Au fur et à mesure qu’elle évoque ces femmes, je les observe et effectivement, la fille du bar m’adresse un beau sourire avant de détourner le regard, celle avec le jean déchiré a vraiment l’air d’en vouloir à Adèle, ce qui m’amuse, et la barmaid est accoudée sur son comptoir, la tête posée sur ses mains et elle me mate.

— C’est juste qu’il n’y a pas beaucoup de compétition ce soir. Je dois être le seul barbu du bar, c’est tout. Et peut-être que c’est toi qu’elles regardent toutes, difficile à dire à cette distance.

— Non, je ne pense pas. Et il y a d’autres barbus dans la salle, crois-moi, j’ai un radar pour le style viking, motard ou tout mec qui gagne en virilité en laissant pousser sa barbe. Donc, tu plais aux femmes. Je ne comprends pas comment tu peux en douter, en fait, ça me laisse carrément dubitative. Je suis prête à parier cent balles que si je file aux toilettes, tu es accosté par la fille en robe rouge dans les deux minutes. Donc, t’as clairement la possibilité du coup d’un soir. Moi-même, si nous n’étions pas collègues, il est fort probable que je t’aurais accosté.

— Là, tu te moques ! Toi, tu m’aurais accosté alors que tu peux te taper n’importe quel mec ? Je ne crois pas que tu m’aurais remarqué…

— Puisque je te le dis ! Qu’est-ce que tu es têtu, bon sang. Il faut encore que je te roule une pelle pour te le prouver ?

Oh merde, c’était bien elle. Et pourquoi j’ai envie de lui dire : “chiche” ? Je suis fou ou quoi ? On est collègues, rien de plus. Si je commence à déconner avec elle, déjà que ce n’est pas toujours facile au boulot, ça risque de devenir encore plus invivable. On ne couche pas avec une collègue, surtout pour un coup de soir. Et même si ça me fait envie, que je me vois bien finir la nuit avec elle, ce n’est pas du tout une bonne idée.

— Non, ça va aller, je te crois, dis-je sans pouvoir dissimuler un certain regret à refuser son offre. C’est fou que même une fille aussi canon que toi puisse me trouver intéressant. Il m’est arrivé quoi ces derniers jours ? Tu crois qu’une sorcière m’a jeté un sort ou quoi ?

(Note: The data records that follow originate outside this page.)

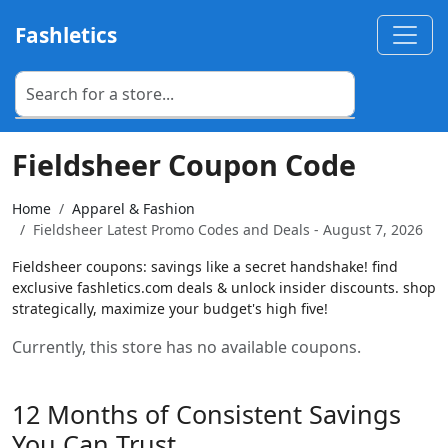
Fashletics
Fieldsheer Coupon Code
Home
Apparel & Fashion
Fieldsheer Latest Promo Codes and Deals - August 7, 2026
Fieldsheer coupons: savings like a secret handshake! find
exclusive fashletics.com deals & unlock insider discounts. shop
strategically, maximize your budget's high five!
Currently, this store has no available coupons.
12 Months of Consistent Savings
You Can Trust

— Ces derniers jours ? Tu crois que tout a changé ces derniers jours ? N’as-tu jamais fait attention à la façon dont Hélène te regarde, au bureau ? Ou l’ancienne stagiaire qui bossait avec Véronique quand je suis arrivée, je ne sais plus son prénom… Bref, faut croire que le petit côté timide et beau gosse qui s’ignore, ça fait un tabac.

Je ne sais pas quoi lui répondre parce que non, je n’ai rien vu de tout ça. Et je ne comprends pas pourquoi elle me dit tout ça. On n’était pas censés faire un point sur notre article ? Comment en est-on arrivés à parler de toutes ces femmes qui soi-disant seraient intéressées par moi ? Et je fais quoi quand elle me dit qu’elle en fait partie et que là, c’est moi qui suis intéressé ?

— Il faut croire que je suis aveugle, alors. Je vais te laisser, avant que tu ne me fasses d’autres révélations. Cette rencontre avec Maéva m’aura au moins permis d’ouvrir les yeux sur plein de choses. Merci pour le diabolo.

— Quoi, tu as peur que je te fasse une proposition indécente pour la nuit ? sourit-elle.

— Non, j’ai peur de l’accepter. Bonne soirée.

Je la salue rapidement et m’en vais en essayant d’éviter le regard de toutes les autres femmes dont Adèle m’a parlé. De toute façon, j’ai déjà oublié à quoi elles ressemblent. Ce que je n’ai pas oublié par contre, c’est la façon dont ma collègue m’a regardé en me parlant de proposition indécente et le fait que j’ai vraiment failli lui dire oui. Purée, ces sites de rencontre, ça vous retourne vraiment le cerveau.